Updated on 15 June 2016
Singapore: Tokyo-based Acucela Inc has received a written termination notice from Otsuka Pharmaceutical Co Ltd for the co-development and commercialization agreement between the Company and Otsuka Pharmaceutical relating to the company's product candidate emixustat hydrochloride and the development and collaboration agreement between the company and Otsuka Pharmaceutical relating to Otsuka Pharmaceutical's product candidate OPA-6566.
Acucela says that the receipt of this Notice will impact the company's preparation of its proxy materials for its annual meeting of shareholders and, therefore, the Company has decided to postpone its annual meeting of shareholders, previously scheduled for August 2, 2016, to a later date that has yet to be determined. A new record date will also be determined, indicated Acucela.
Otsuka Pharmaceutical and the company entered into the Emixustat Agreement in September 2008. In May 2016, the company announced that the Phase 2b/3 clinical trial (S.E.A.T.T.L.E. study) for the treatment of geographic atrophy (GA) secondary to dry age-related macular degeneration (AMD) did not meet its primary endpoint.

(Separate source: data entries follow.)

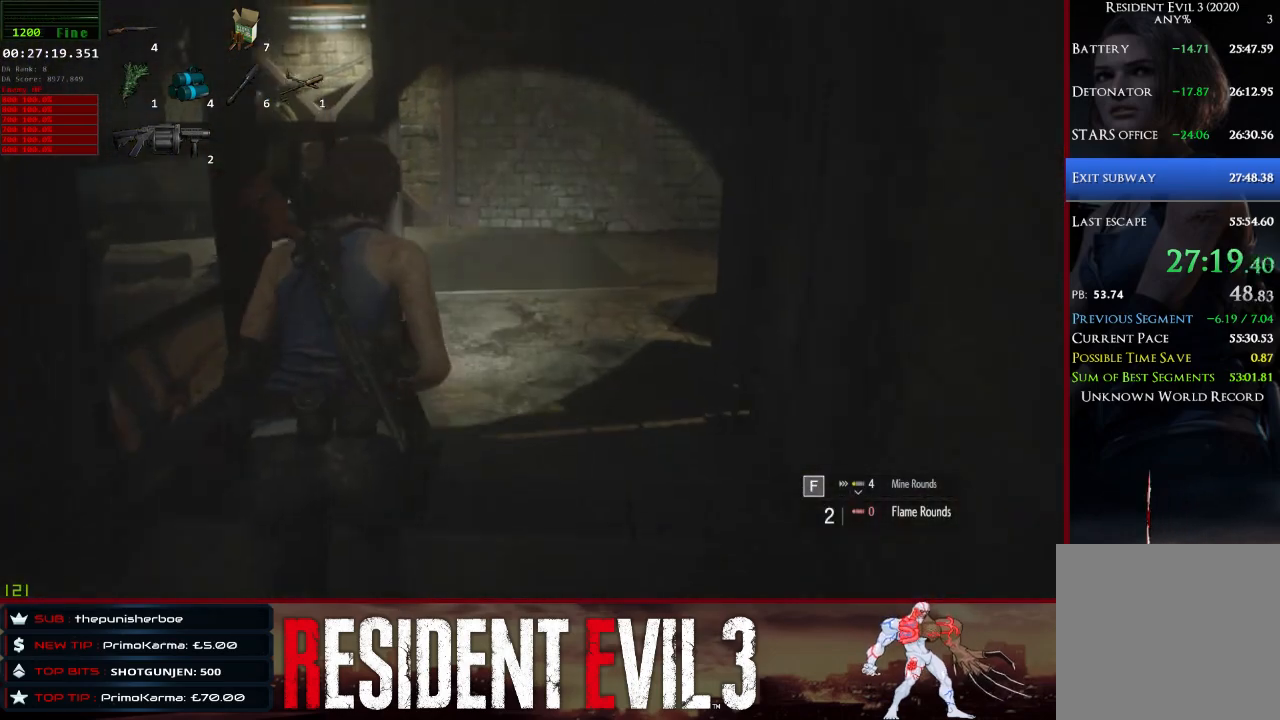
{"keys": ["w"], "mouse": [], "events": [[50, "mouse_right", "down"], [83, "mouse_right", "up"]]}
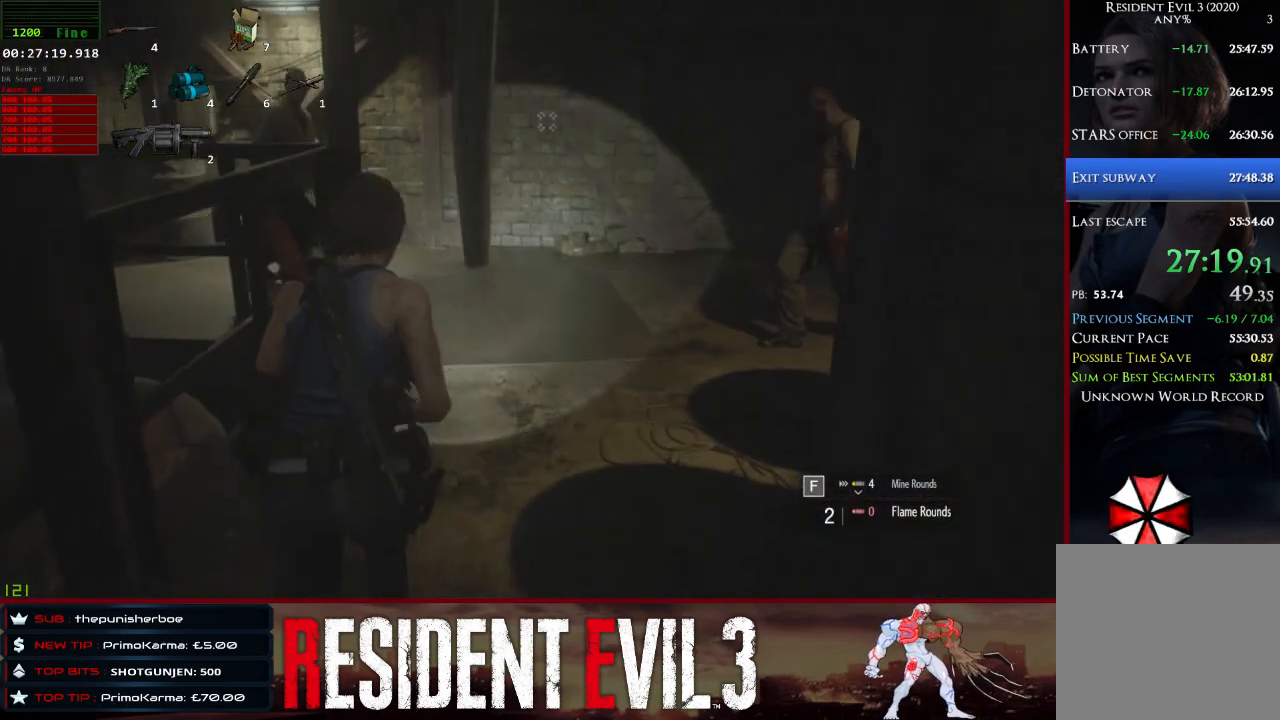
{"keys": ["w"], "mouse": [], "events": []}
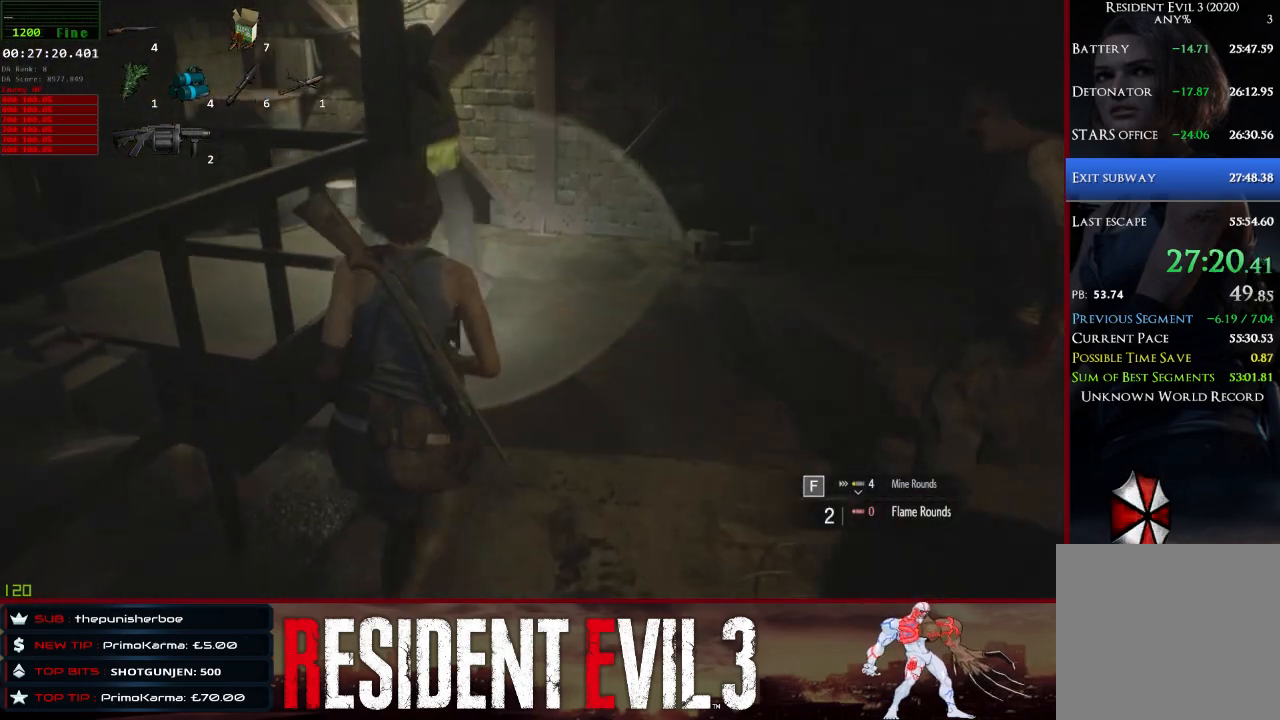
{"keys": ["w"], "mouse": ["right"], "events": [[450, "mouse_right", "down"]]}
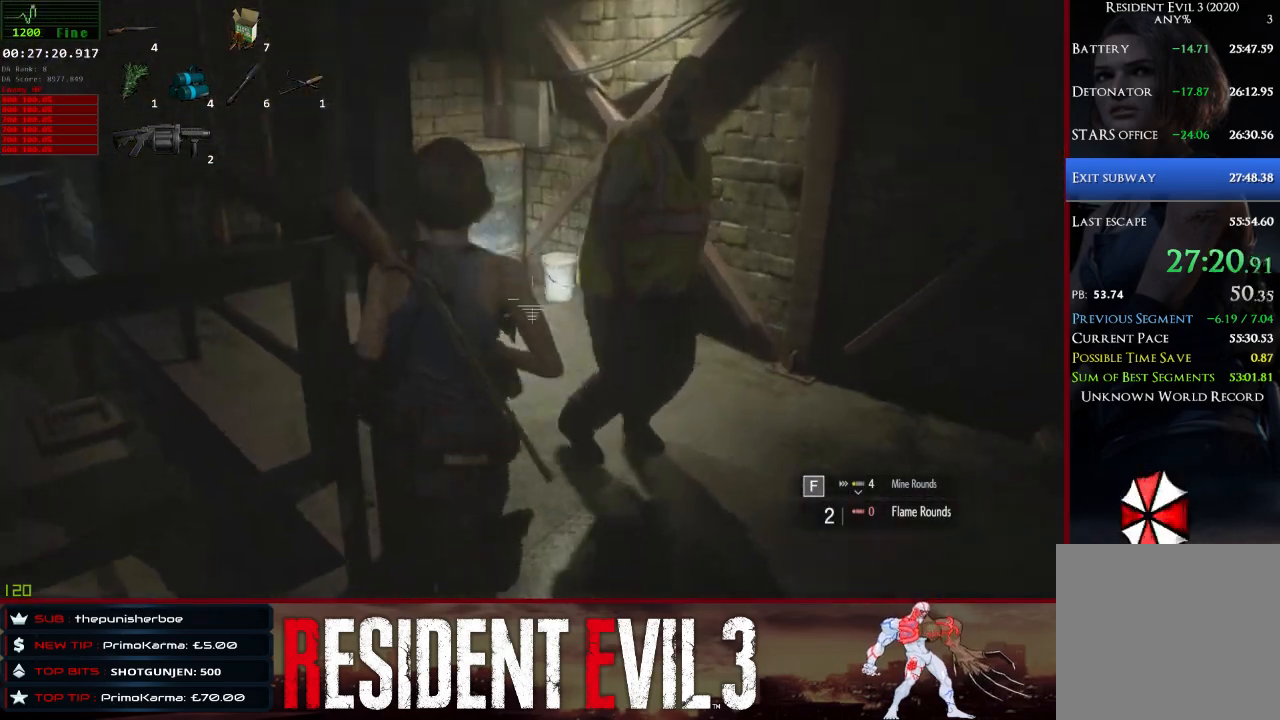
{"keys": ["space", "w"], "mouse": [], "events": [[50, "mouse_right", "up"], [50, "space", "down"]]}
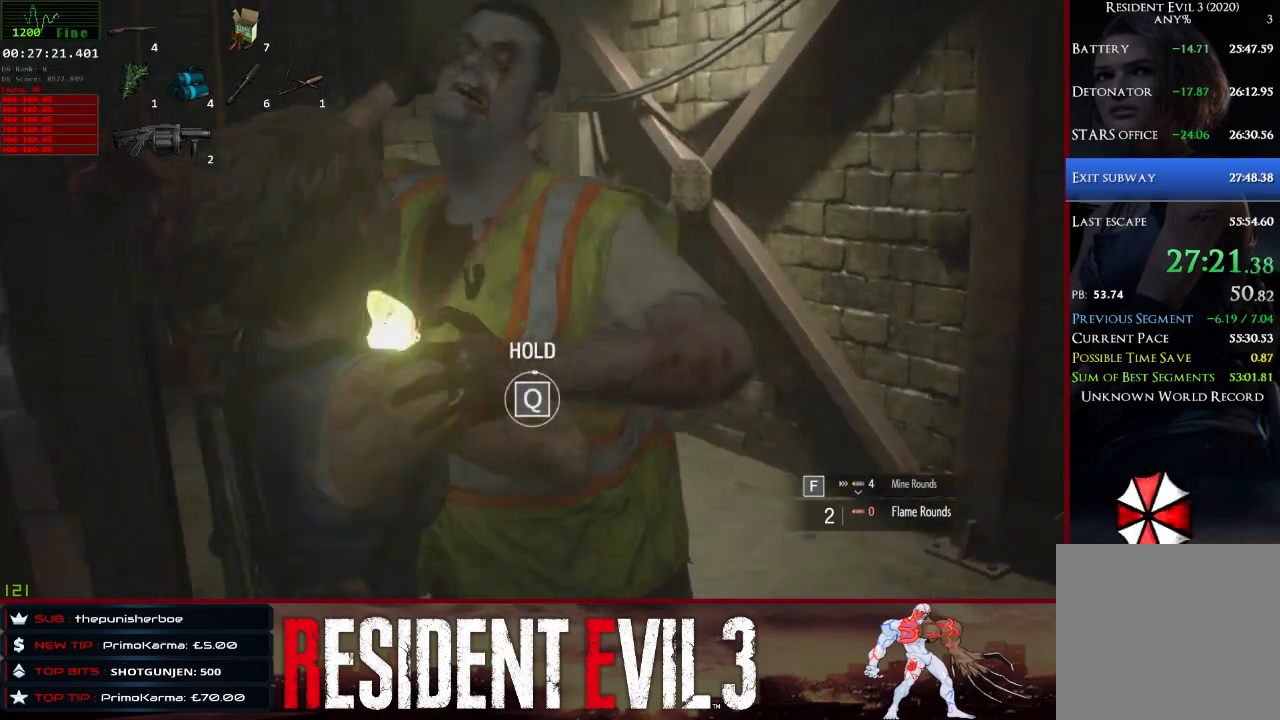
{"keys": ["q", "shift", "space", "w"], "mouse": [], "events": [[250, "q", "down"], [250, "shift", "down"]]}
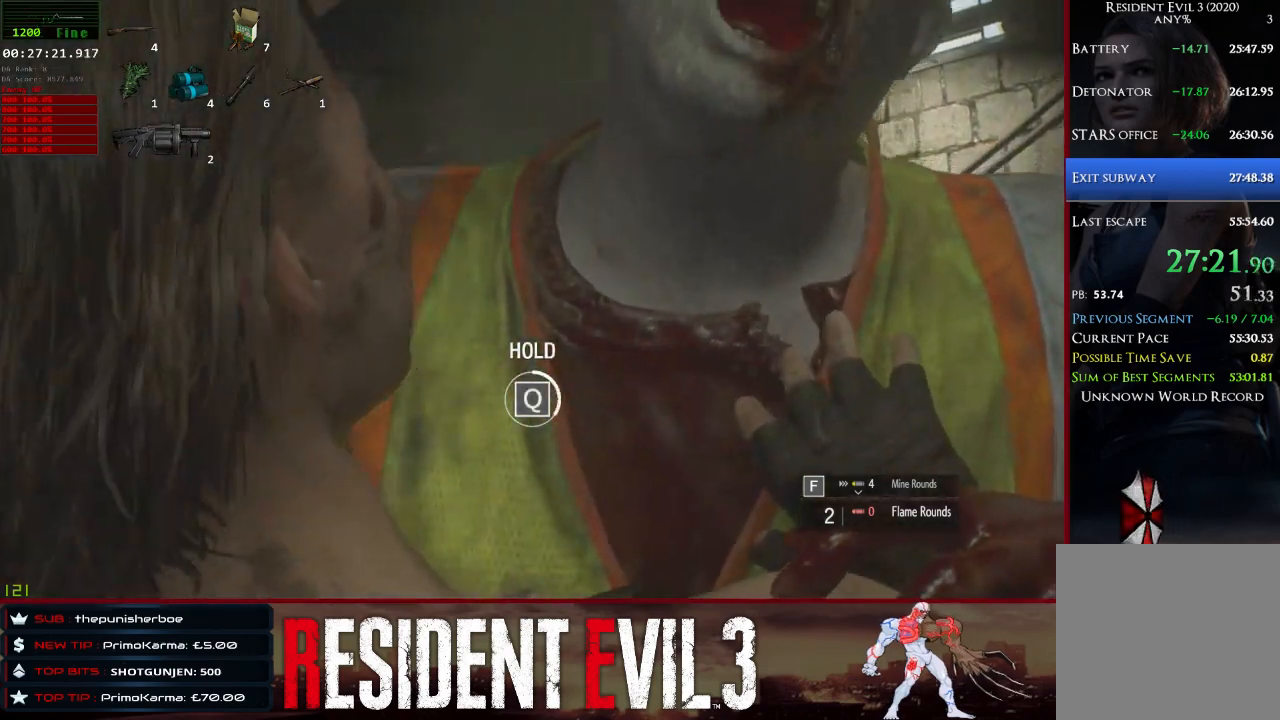
{"keys": ["q", "space", "w"], "mouse": [], "events": [[117, "shift", "up"]]}
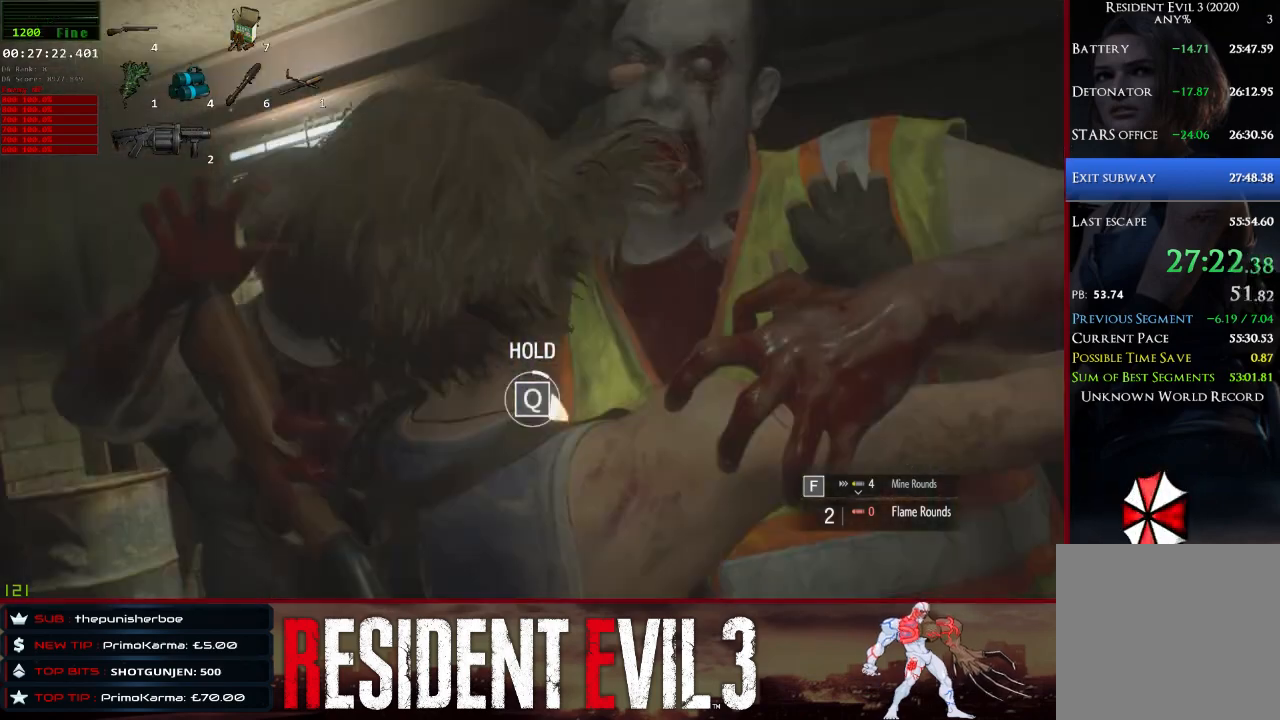
{"keys": ["q", "space", "w"], "mouse": [], "events": []}
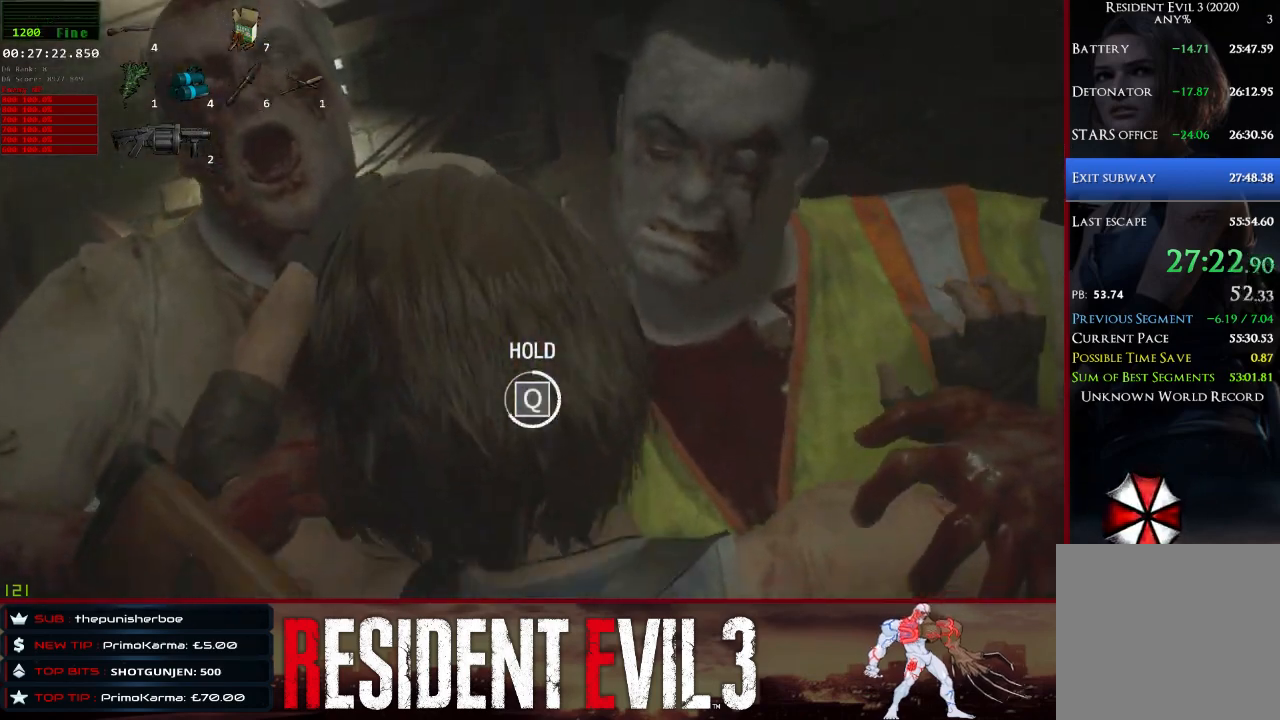
{"keys": ["q", "space", "w"], "mouse": [], "events": []}
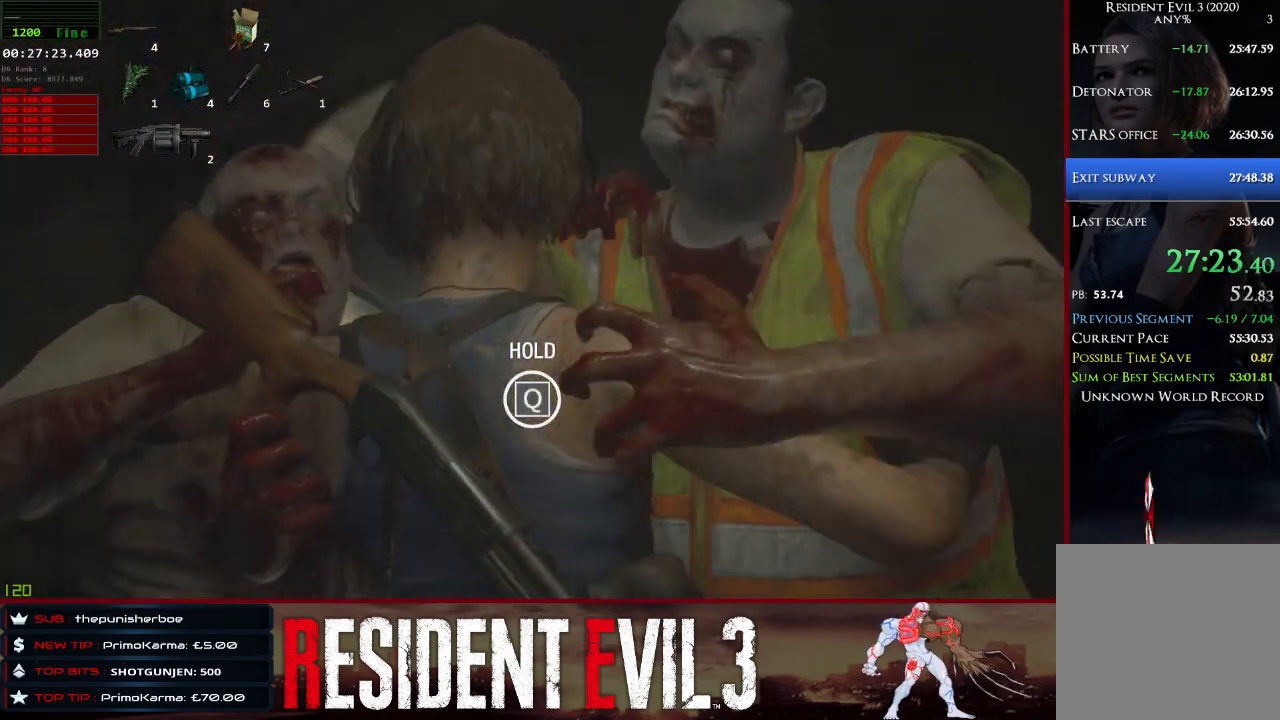
{"keys": ["q", "space", "w"], "mouse": [], "events": []}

The Notice was received by the company on June 13, 2016 and the termination of the Emixustat Agreement will be effective fourteen days from the date of the Notice. The company will discontinue further analysis of the clinical data from the S.E.A.T.T.L.E. study pertaining to GA secondary to dry AMD, which study was conducted in collaboration with Otsuka Pharmaceutical.
Acucela also indicated that it will continue its ongoing research to explore the benefits of emixustat for the treatment of retinal diseases. Currently, there is an ongoing Phase 2 trial of emixustat addressing proliferative diabetic retinopathy and the Company plans to initiate a clinical trial evaluating emixustat in patients with Stargardt disease by the end of 2016.